I was just Bob back then.
Back then I was ashamed of my name. I was ashamed of who I was. Back then I was just an ordinary confused, angry, sullen, creative kid trying to make sense of life, doing the best I could and just trying to survive and find or steal a little happiness on the side. Back then I got really good at creating self-maintaining stories. I left Springfield thirty five years ago to discover myself – to go beyond Bob.
“There is a difference Robert, between changing or re-writing an old story and simply letting the story go……..and not replacing it with anything,” Katherine told me over lunch. “What happened with you in Missouri was the latter. All the old stories and memories of who you were and who your mother was and and your dad and all of that – all of that just simply dropped away…”
Some mornings now, I wake up and wonder “well where did 60 years of resentment go?” I do not know. There is space now where all that anger and confusion and doubt and fear had been.
“Who are you Robert without your stories? Who am I to you without your stories of me” she asked with a twinkle in her eye as she picked up the check.

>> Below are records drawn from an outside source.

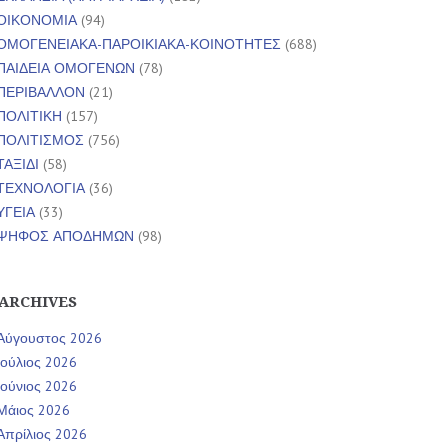
ΟΙΚΟΝΟΜΙΑ
(94)
ΟΜΟΓΕΝΕΙΑΚΑ-ΠΑΡΟΙΚΙΑΚΑ-ΚΟΙΝΟΤΗΤΕΣ
(688)
ΠΑΙΔΕΙΑ ΟΜΟΓΕΝΩΝ
(78)
ΠΕΡΙΒΑΛΛΟΝ
(21)
ΠΟΛΙΤΙΚΗ
(157)
ΠΟΛΙΤΙΣΜΟΣ
(756)
ΤΑΞΙΔΙ
(58)
ΤΕΧΝΟΛΟΓΙΑ
(36)
ΥΓΕΙΑ
(33)
ΨΗΦΟΣ ΑΠΟΔΗΜΩΝ
(98)
ARCHIVES
Αύγουστος 2026
Ιούλιος 2026
Ιούνιος 2026
Μάιος 2026
Απρίλιος 2026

I have no idea what will unfold – what will arise from the space – I trust the Dharma and yeah I get impatient, I want to push the river and make life unfold on my terms. Elder hood and pop psychology shows me that pushing never works and always brings unintended results. So instead, I practice mindfulness and Beginner’s mind. What else is there to do? We live by faith whether we know it or not. However, knowing makes a difference, it seems.
I know this feeling of living in the space where stories used to be. It’s weird, almost lonely. But, so very quiet. It’s a place to rest.
Robert, this is almost eerie that you invited me to read this. In June I went “home” to Idaho for a 50 year class reunion. We told stories about high school and we listened to one another tell about how their lives had unfolded. I drove through the little town that I left 50 years ago; I saw the houses that had once been familiar to me. I talked with one or two people that I knew. I drove out of town and said, I don’t need to come back here ever again.” I am grateful for my story then because it was one of faith, community and family and it gave me a foundation…but I have traveled a very long way from “home” and I like it here.
Besides, your pictures are breath taking.